Taking a completely different tack, theBaal HaTurim notices that this text immediately follows a passage talking about vows. From this he deduces an allusion to the Talmud's instructions to someone who has taken the nazirite vow: "Do not [even] approach the area surrounding the vineyard" (b. Bava Metzia 92a); such a person should not hire himself out to work in a vineyard. The nazirite has vowed - amongst other things - that "he shall abstain from wine and strong drink; he shall drink no vinegar, whether made from wine or strong drink, neither shall he drink any grape juice, or eat fresh or dried grapes" (B'Midbar 6:3, NASB). A vineyard, therefore, in the opinion of the Sages is just too much temptation; he might succumb and then have to start the period of his vow all over again. Perhaps he would himself keep the vow, but because workers in vineyards are allowed to eat some of the fruit, he might have been seen working there and so be suspected of having broken his vow and be forced by community pressure to start the vow again. The Baal HaTurim seems to be saying: don't go in the way of temptation!

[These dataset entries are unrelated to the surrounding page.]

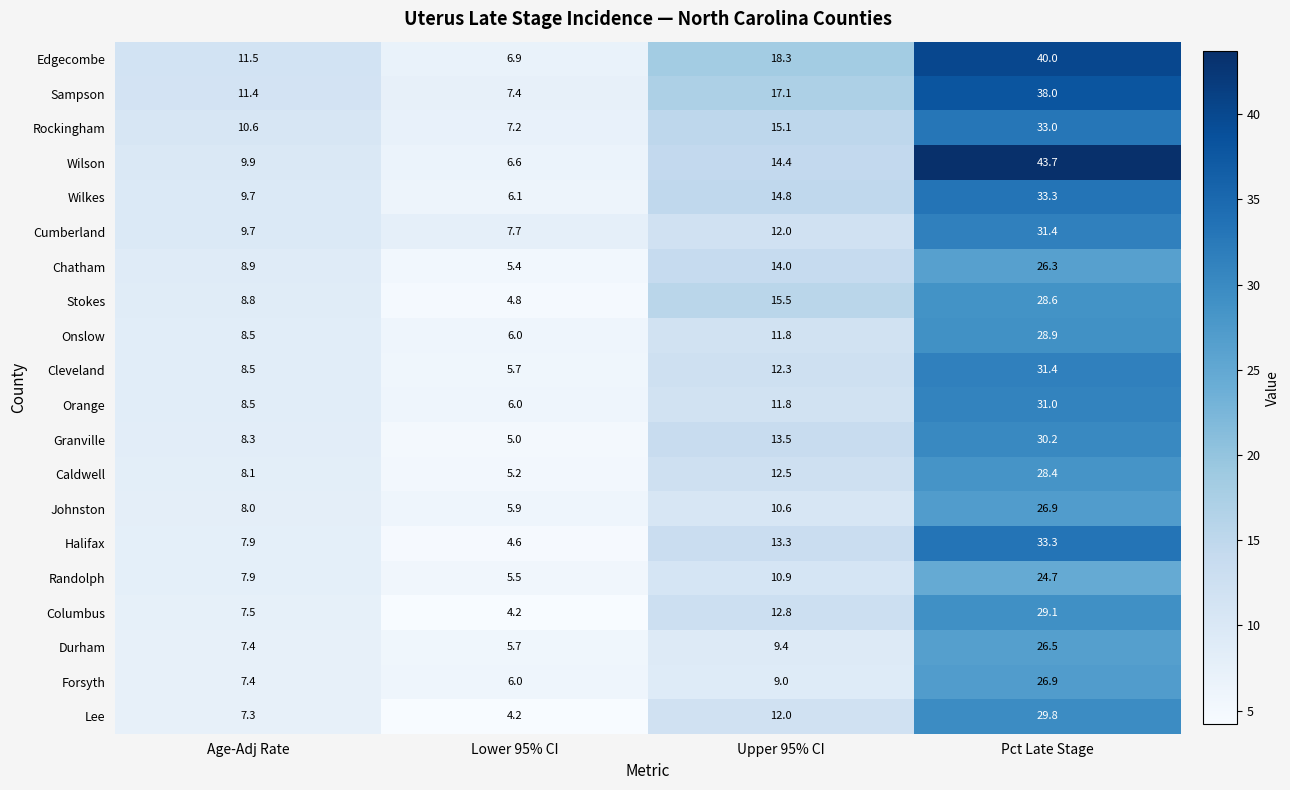

What is the total value across all series at Pct Late Stage?

621.4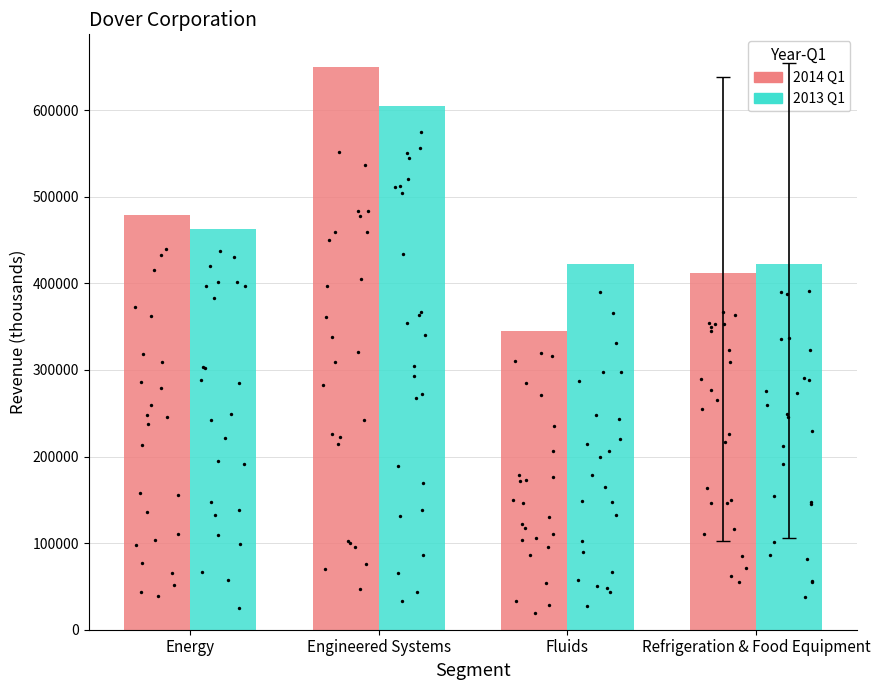

Which series has the largest Y range (max minus min)?

2014 Q1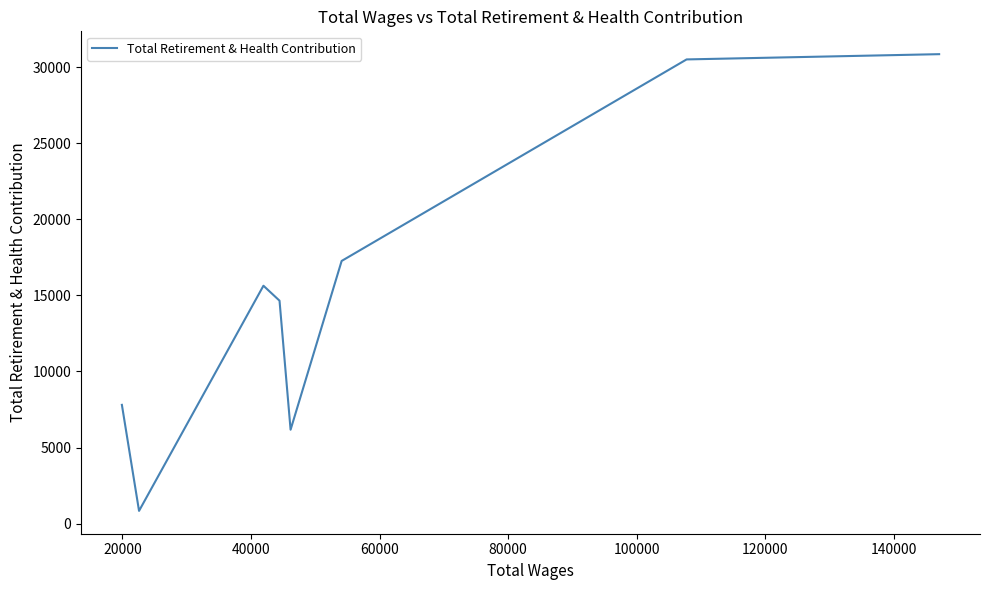

Count the number of data series in this chart.

1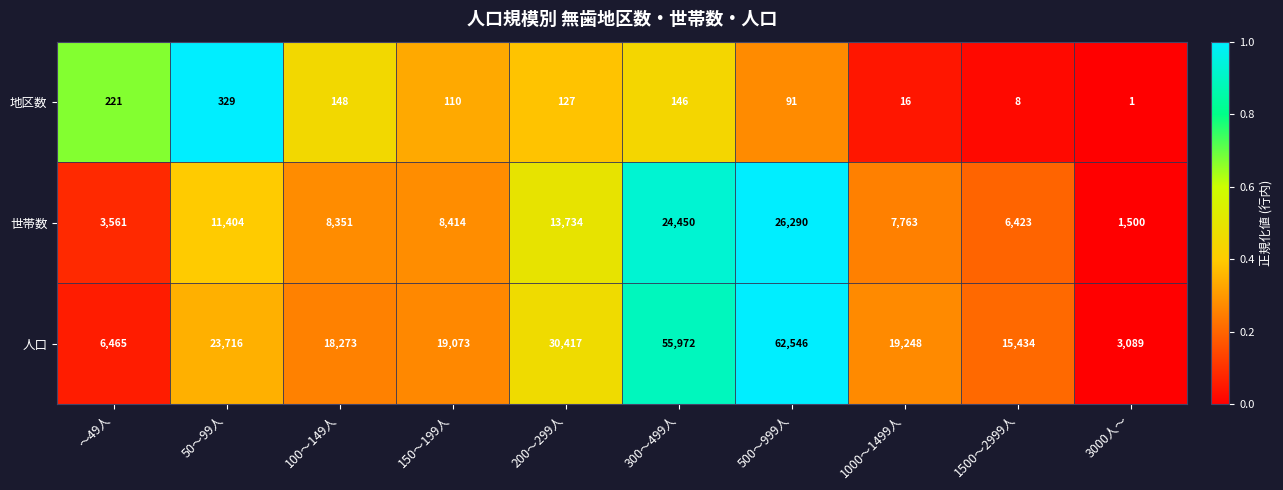

How many data points in 地区数 are less than 127?

5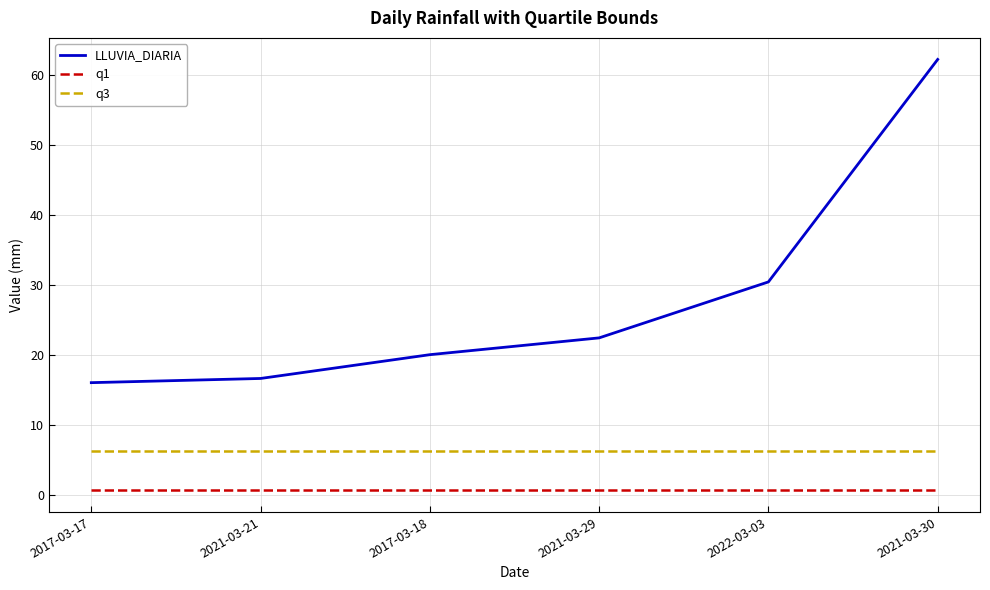

At which category is the sum across all series the highest?

2021-03-30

Rav Sha'ul brings this concept up in the context of food: "'Everything is permitted,' you say? Maybe, but not everything is helpful. 'Everything is permitted?' Maybe, but not everything is edifying" (1 Corinthians 10:23, CJB). Just because we can, Sha'ul is saying, doesn't mean that we should - everything has its consequences and our words and actions may be misread by others or develop into destructive habits for ourselves. He goes on, "No-one should be looking out for his own interests, but for those of his fellow" (v. 24, CJB). We don't live in isolation in the Body of Messiah or in the larger world; our words and actions always have a knock-on effect to those around us. It is necessary to take care, Sha'ul is saying, that our freedom doesn't become a stumbling block for others. As Sha'ul wrote on the same subject in another letter, "Do not, by your eating habits, destroy someone for whom the Messiah died" (Romans 14:15, CJB). The same applies in all the other areas of our lives; we must always think about the effect or repercussions of what we do or say upon others who see and hear us. They may be tempted to do something that for them would be foolish or even sin, which for us may simply be unwise but not harmful.
Further Study: 1 Corinthians 6:12-14; 1 Thessalonians 5:16-22
Application: How could you moderate your behaviour and speech so as to protect those around you? Do you have any habits that although not directly harmful to you are a bad witness to others? Why not ask G-d to help you see yourself as others see you and ask Him if there is anything you need to change.